━━━ LISTING
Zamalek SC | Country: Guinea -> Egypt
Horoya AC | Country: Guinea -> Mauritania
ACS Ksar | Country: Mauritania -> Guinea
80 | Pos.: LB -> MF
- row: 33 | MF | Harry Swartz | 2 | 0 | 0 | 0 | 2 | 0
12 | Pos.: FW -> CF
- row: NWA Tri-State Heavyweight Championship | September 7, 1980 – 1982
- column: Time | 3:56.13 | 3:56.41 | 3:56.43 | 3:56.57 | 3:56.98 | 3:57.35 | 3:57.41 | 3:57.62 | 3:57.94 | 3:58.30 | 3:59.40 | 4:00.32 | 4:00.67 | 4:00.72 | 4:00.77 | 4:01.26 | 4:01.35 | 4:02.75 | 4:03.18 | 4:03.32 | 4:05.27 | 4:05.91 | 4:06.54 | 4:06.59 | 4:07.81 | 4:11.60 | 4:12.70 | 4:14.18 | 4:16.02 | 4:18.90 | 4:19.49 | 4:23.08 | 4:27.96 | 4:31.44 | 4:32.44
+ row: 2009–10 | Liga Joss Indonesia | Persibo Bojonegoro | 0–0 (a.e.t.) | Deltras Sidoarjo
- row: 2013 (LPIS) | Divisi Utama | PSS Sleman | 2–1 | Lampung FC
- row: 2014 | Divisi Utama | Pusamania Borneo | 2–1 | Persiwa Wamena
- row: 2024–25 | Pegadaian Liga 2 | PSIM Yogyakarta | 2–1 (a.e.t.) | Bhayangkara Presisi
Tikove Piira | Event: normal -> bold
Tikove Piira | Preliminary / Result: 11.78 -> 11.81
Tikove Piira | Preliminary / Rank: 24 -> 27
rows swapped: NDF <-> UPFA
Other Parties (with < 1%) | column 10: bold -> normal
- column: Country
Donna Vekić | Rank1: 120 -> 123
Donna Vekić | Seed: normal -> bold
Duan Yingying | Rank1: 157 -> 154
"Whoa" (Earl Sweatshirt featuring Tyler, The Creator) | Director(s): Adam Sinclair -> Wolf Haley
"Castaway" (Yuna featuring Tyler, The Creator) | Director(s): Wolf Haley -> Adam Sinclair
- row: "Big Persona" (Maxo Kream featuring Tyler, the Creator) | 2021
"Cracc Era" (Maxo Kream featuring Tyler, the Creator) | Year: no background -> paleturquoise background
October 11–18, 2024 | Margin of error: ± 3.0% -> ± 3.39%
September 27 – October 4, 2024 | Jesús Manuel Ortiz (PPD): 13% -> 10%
━━━━━━
**WHAT YOU NEED TO DO:**
Reproduce every line of the items above character for character, leaving out nothing and changing nothing.

**ANSWER IN FULL:**
Zamalek SC | Country: Guinea -> Egypt
Horoya AC | Country: Guinea -> Mauritania
ACS Ksar | Country: Mauritania -> Guinea
80 | Pos.: LB -> MF
- row: 33 | MF | Harry Swartz | 2 | 0 | 0 | 0 | 2 | 0
12 | Pos.: FW -> CF
- row: NWA Tri-State Heavyweight Championship | September 7, 1980 – 1982
- column: Time | 3:56.13 | 3:56.41 | 3:56.43 | 3:56.57 | 3:56.98 | 3:57.35 | 3:57.41 | 3:57.62 | 3:57.94 | 3:58.30 | 3:59.40 | 4:00.32 | 4:00.67 | 4:00.72 | 4:00.77 | 4:01.26 | 4:01.35 | 4:02.75 | 4:03.18 | 4:03.32 | 4:05.27 | 4:05.91 | 4:06.54 | 4:06.59 | 4:07.81 | 4:11.60 | 4:12.70 | 4:14.18 | 4:16.02 | 4:18.90 | 4:19.49 | 4:23.08 | 4:27.96 | 4:31.44 | 4:32.44
+ row: 2009–10 | Liga Joss Indonesia | Persibo Bojonegoro | 0–0 (a.e.t.) | Deltras Sidoarjo
- row: 2013 (LPIS) | Divisi Utama | PSS Sleman | 2–1 | Lampung FC
- row: 2014 | Divisi Utama | Pusamania Borneo | 2–1 | Persiwa Wamena
- row: 2024–25 | Pegadaian Liga 2 | PSIM Yogyakarta | 2–1 (a.e.t.) | Bhayangkara Presisi
Tikove Piira | Event: normal -> bold
Tikove Piira | Preliminary / Result: 11.78 -> 11.81
Tikove Piira | Preliminary / Rank: 24 -> 27
rows swapped: NDF <-> UPFA
Other Parties (with < 1%) | column 10: bold -> normal
- column: Country
Donna Vekić | Rank1: 120 -> 123
Donna Vekić | Seed: normal -> bold
Duan Yingying | Rank1: 157 -> 154
"Whoa" (Earl Sweatshirt featuring Tyler, The Creator) | Director(s): Adam Sinclair -> Wolf Haley
"Castaway" (Yuna featuring Tyler, The Creator) | Director(s): Wolf Haley -> Adam Sinclair
- row: "Big Persona" (Maxo Kream featuring Tyler, the Creator) | 2021
"Cracc Era" (Maxo Kream featuring Tyler, the Creator) | Year: no background -> paleturquoise background
October 11–18, 2024 | Margin of error: ± 3.0% -> ± 3.39%
September 27 – October 4, 2024 | Jesús Manuel Ortiz (PPD): 13% -> 10%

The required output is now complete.